- Naulila Location in Angola
- Coordinates: 17°12′S 14°41′E﻿ / ﻿17.200°S 14.683°E
- Country: Angola
- Province: Cunene
- Municipality: Ombadja
- Time zone: UTC+1 (WAT)
- Climate: BSh

= Naulila =

Naulila is a town and commune in the municipality of Ombadja, province of Cunene, Angola.

Located on the Cunene River which separates Angola and Namibia, Naulila was the scene of fighting between Portuguese Angola and German South West Africa during the early stages of World War I. On 19 October 1914, a German military column crossed the border and entered Angola without authorisation from the Portuguese authorities. The column was intercepted by Portuguese forces and conducted to Fort Naulila. At Naulila, a dispute occurred between the Portuguese and the Germans which resulted in the deaths of three German officers.
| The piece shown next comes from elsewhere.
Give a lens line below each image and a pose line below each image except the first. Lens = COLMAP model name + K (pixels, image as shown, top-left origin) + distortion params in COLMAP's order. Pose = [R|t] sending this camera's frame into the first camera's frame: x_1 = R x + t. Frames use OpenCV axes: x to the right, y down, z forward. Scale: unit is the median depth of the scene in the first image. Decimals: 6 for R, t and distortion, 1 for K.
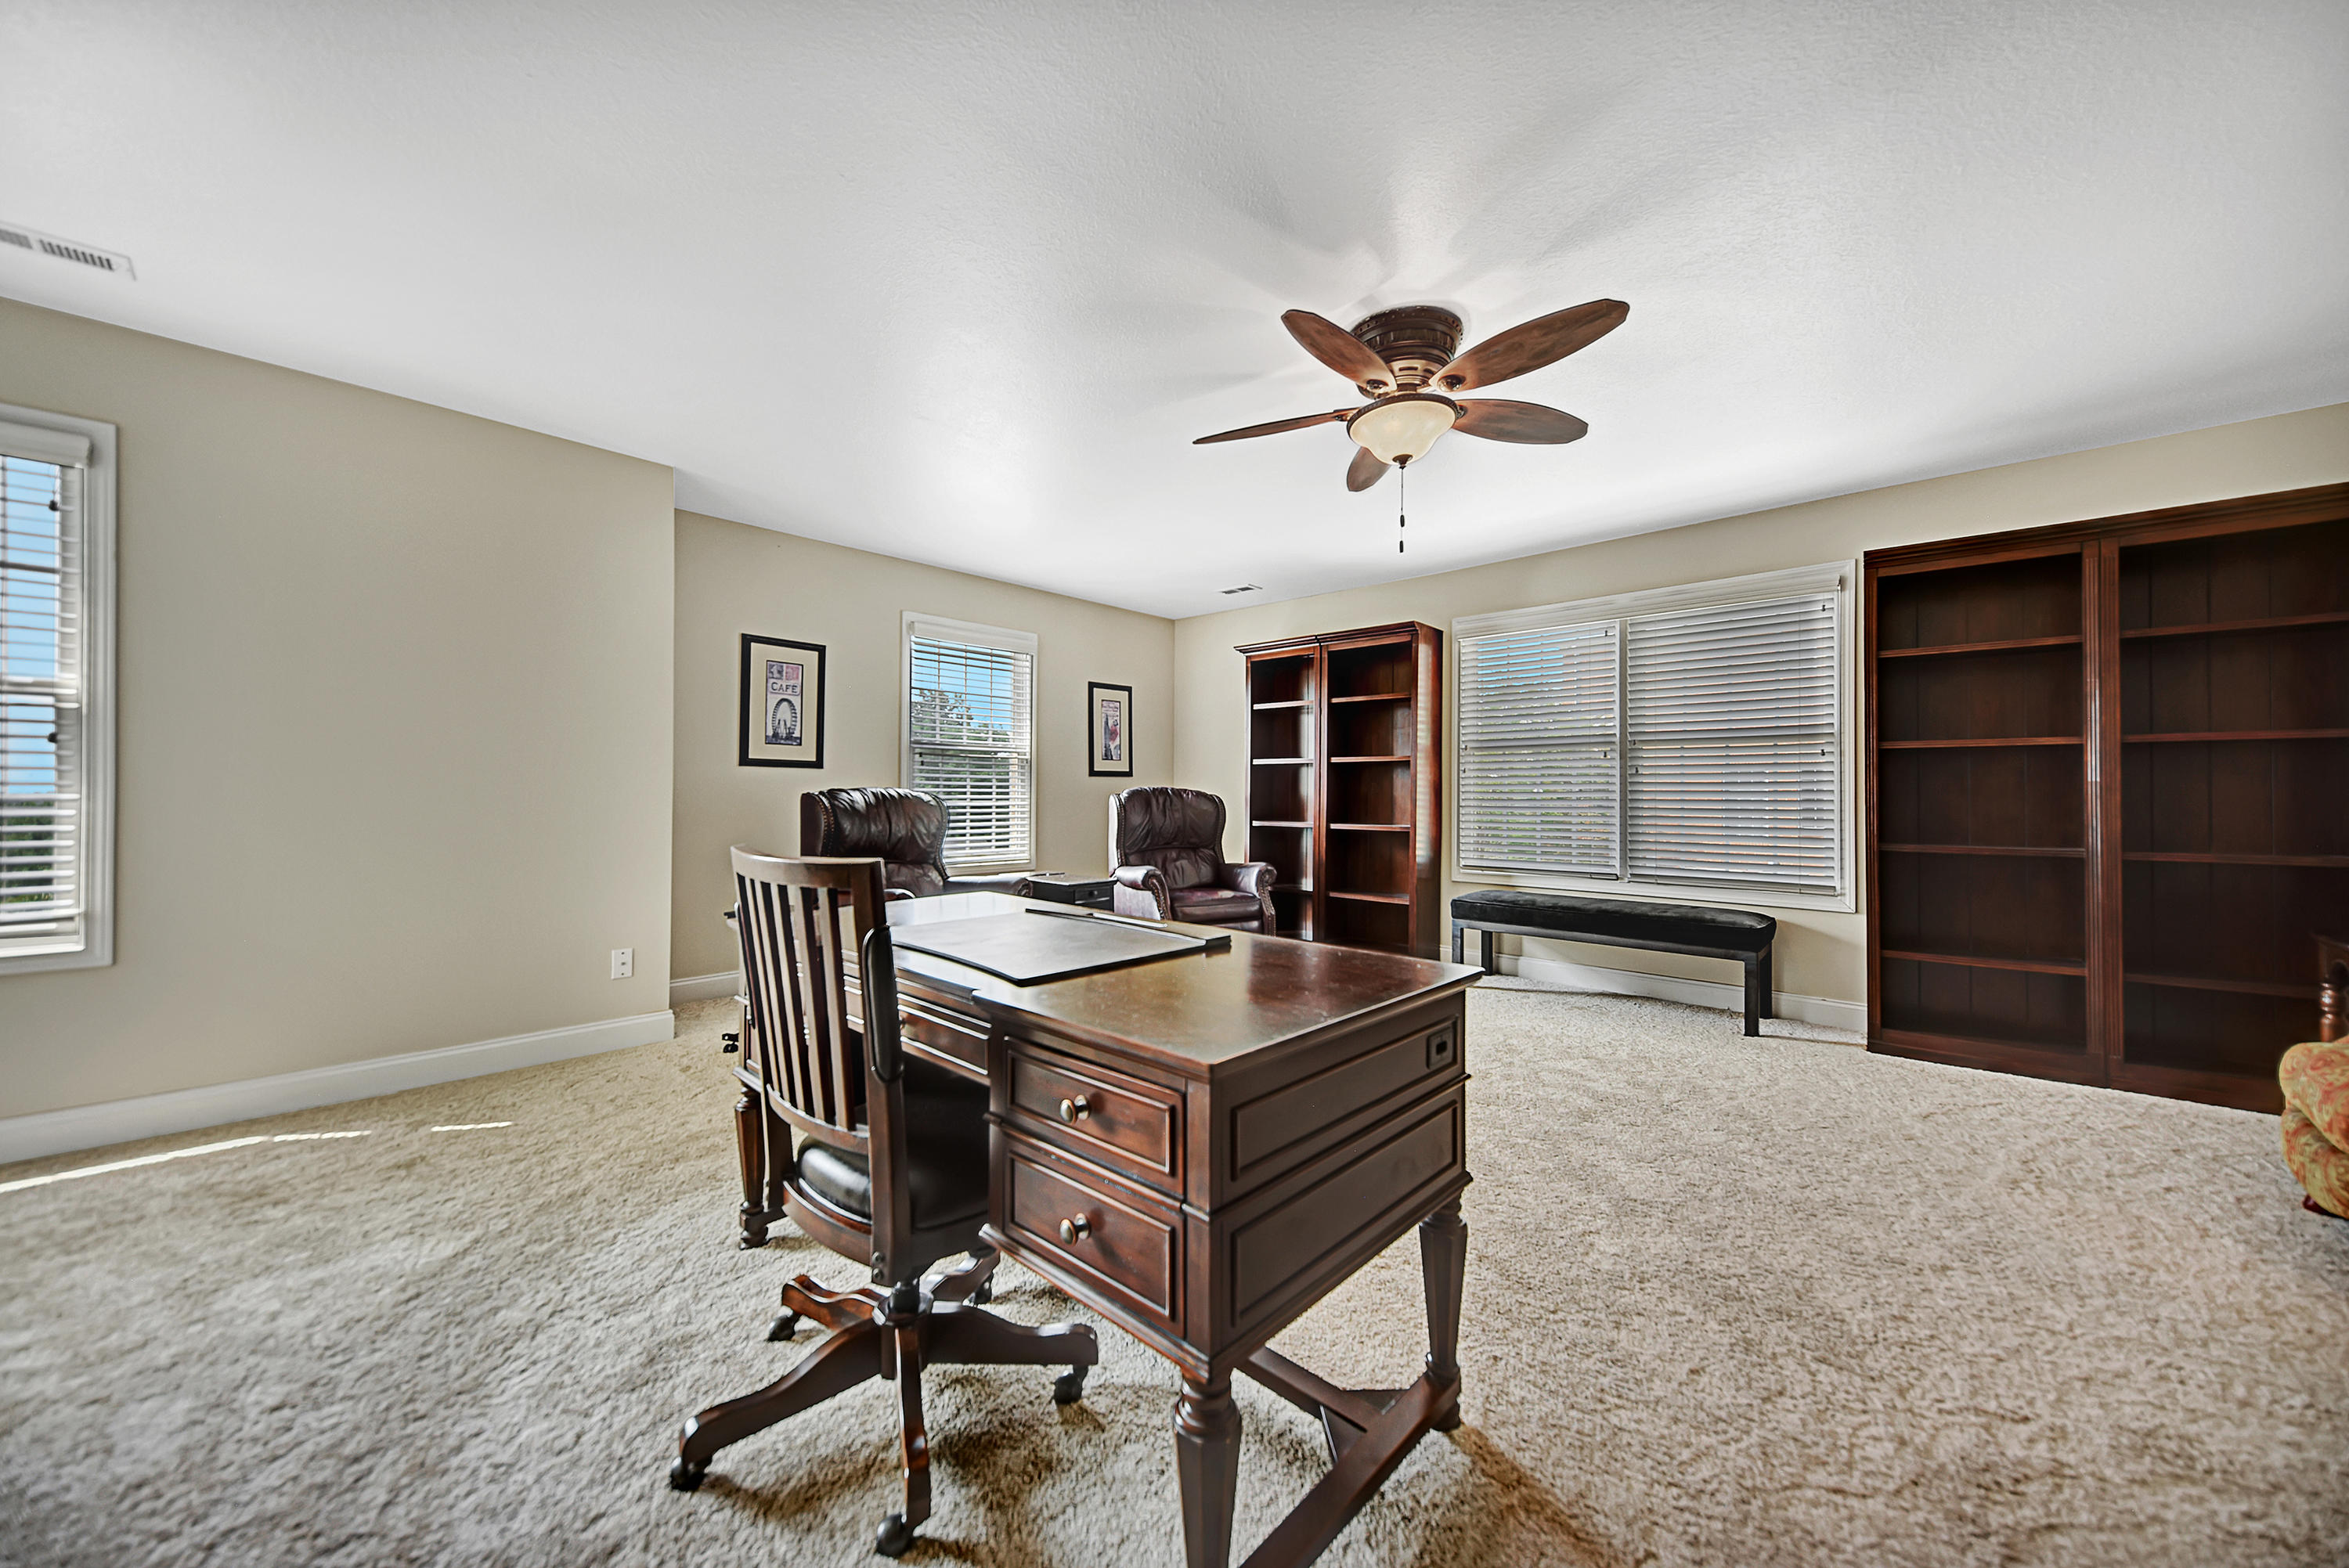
lens RADIAL K [[828.2, 0, 1198.2], [0, 828.2, 789.5], [0, 0, 1]] dist [0.002678, 0.000092]
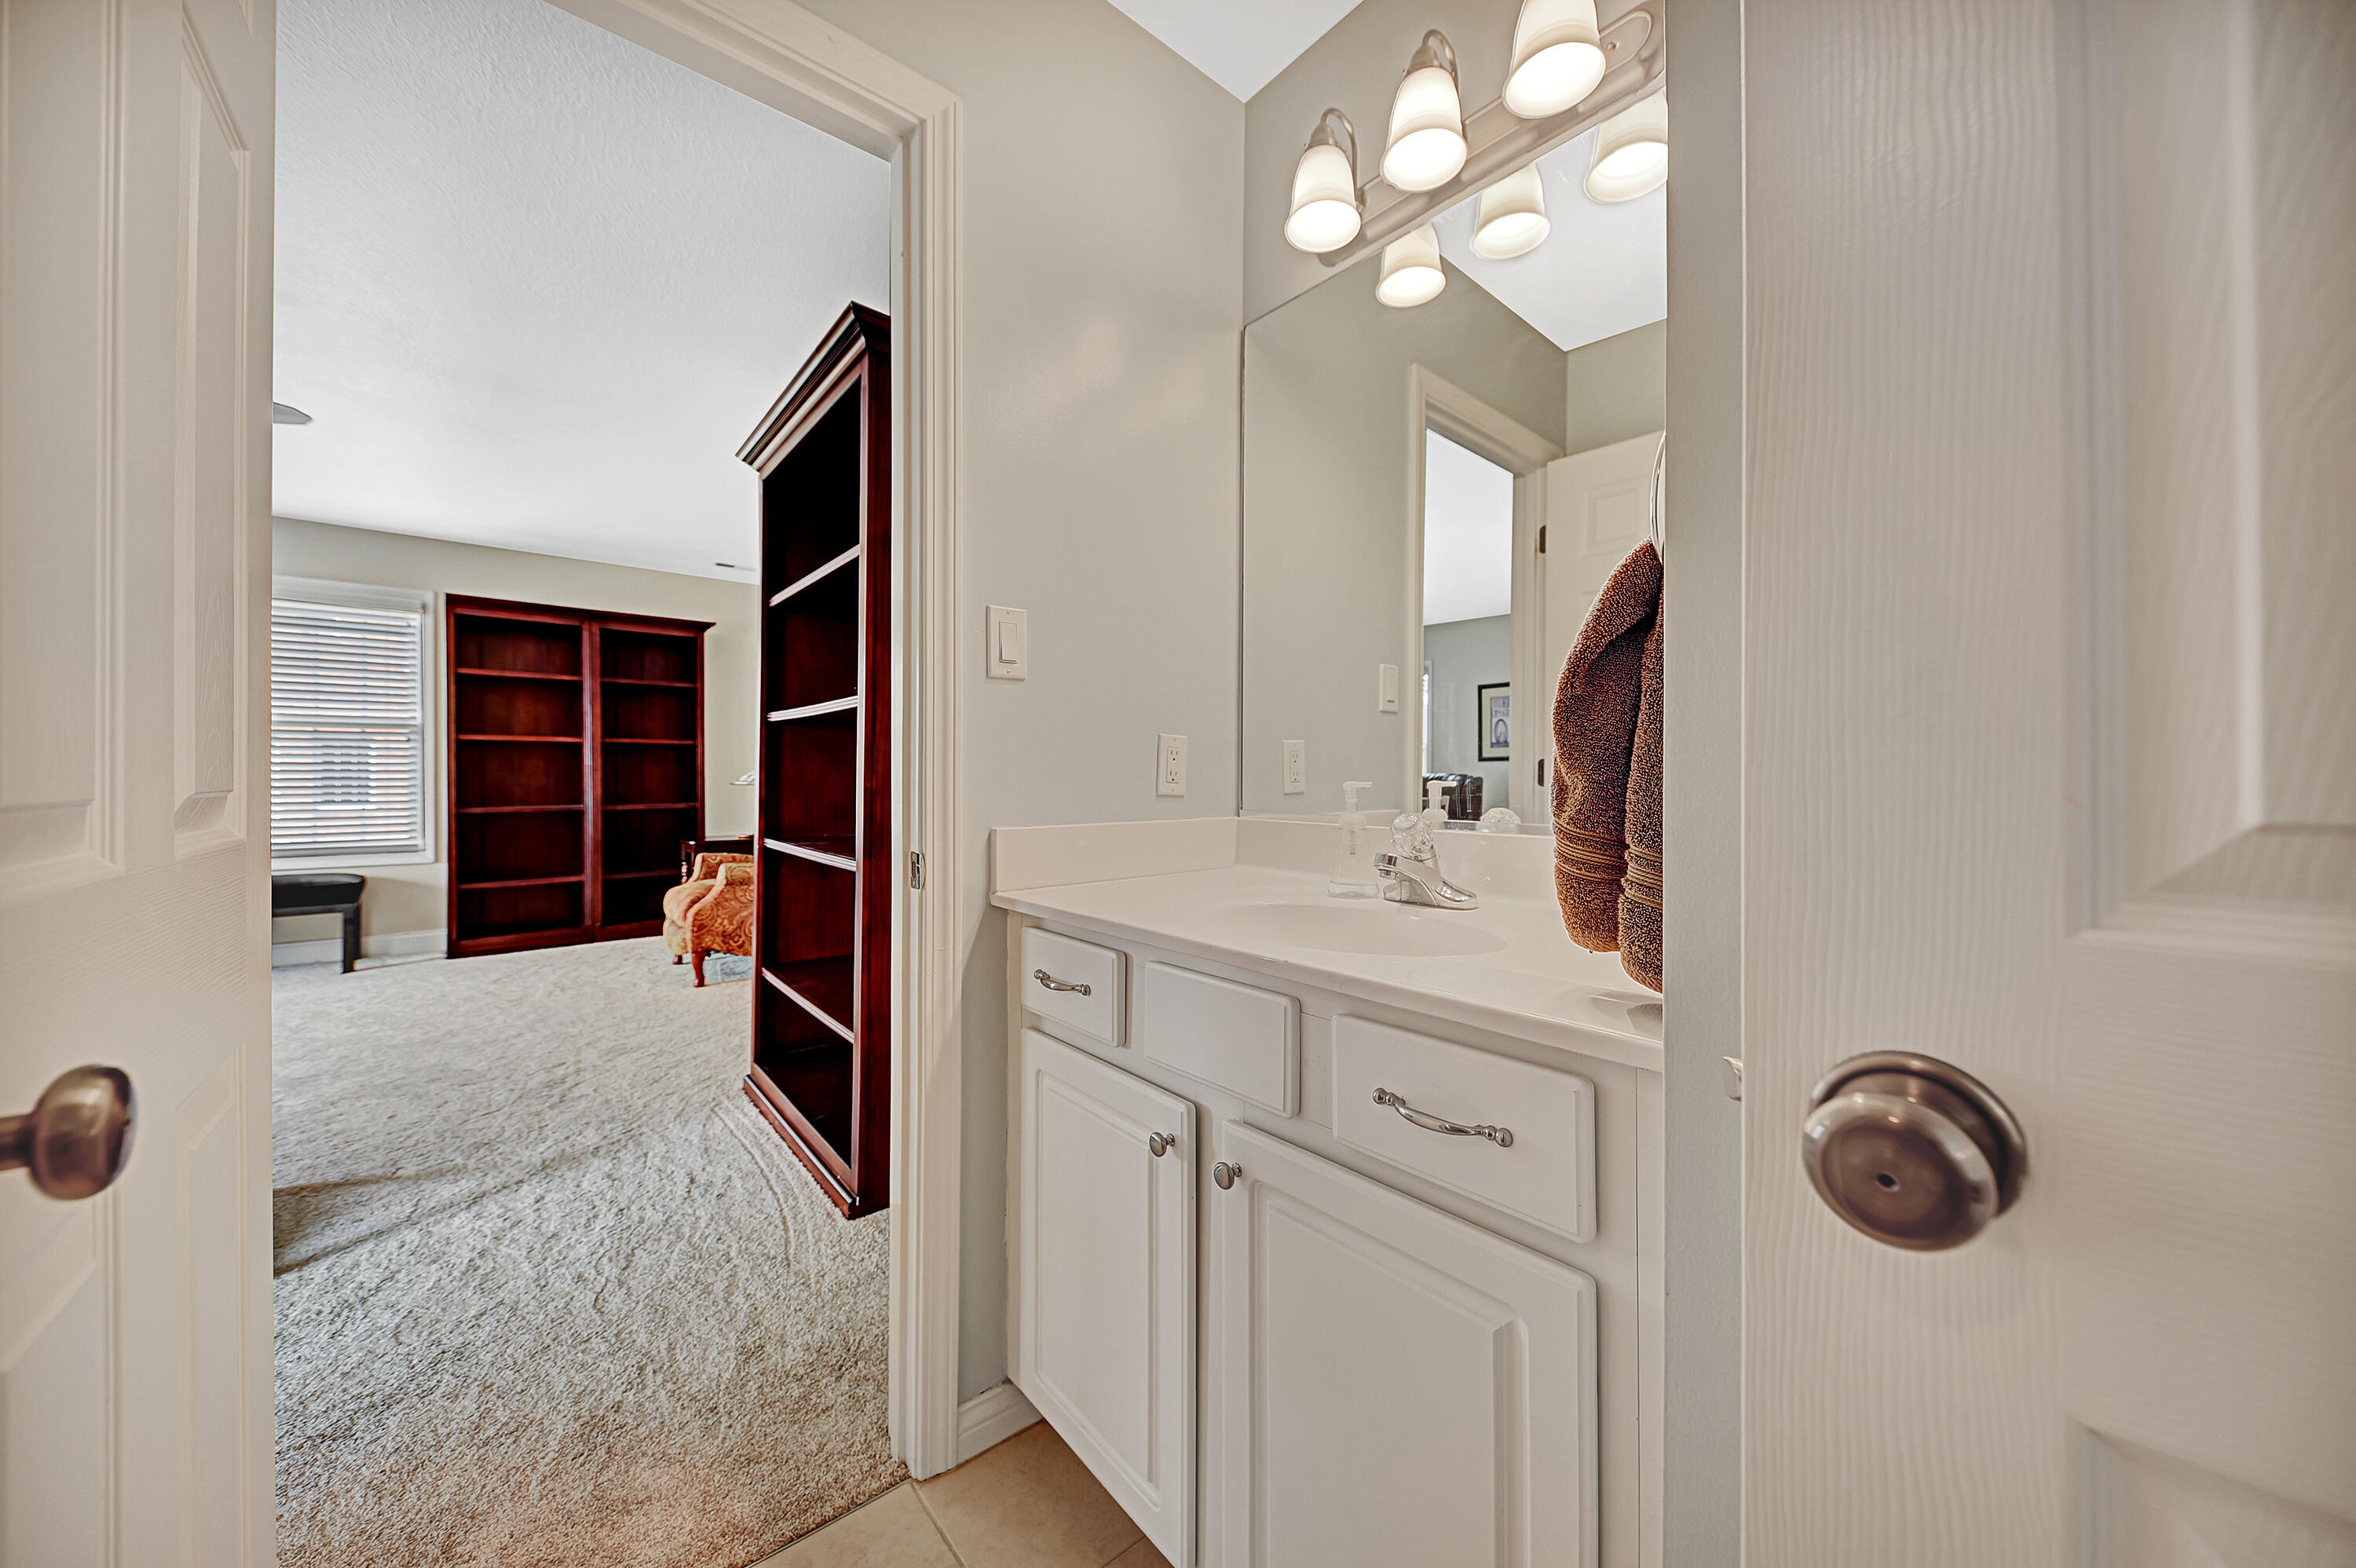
lens RADIAL K [[830.6, 0, 1195.8], [0, 830.6, 779.6], [0, 0, 1]] dist [0.002678, 0.000092]
pose [[0.111879, -0.006353, 0.993702, -0.440567], [-0.010693, 0.999914, 0.007597, -0.006674], [-0.993664, -0.011475, 0.111801, -0.395174]]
On 31 October, the Germans under the command of Oswald Ostermann retaliated, and raided the Portuguese fort at Cuangar with the use of machine guns, in which the fort was destroyed and the majority of the border guards killed. This was later referred to as the "Cuangar Massacre". On 18/19 December, Victor Franke led a successful retaliatory attack, defeating the Portuguese at Naulila.

==Legacy==
Today, in the town of Outjo, Namibia, there is a monument and a cemetery commemorating German losses in the incidents at Naulila in 1914.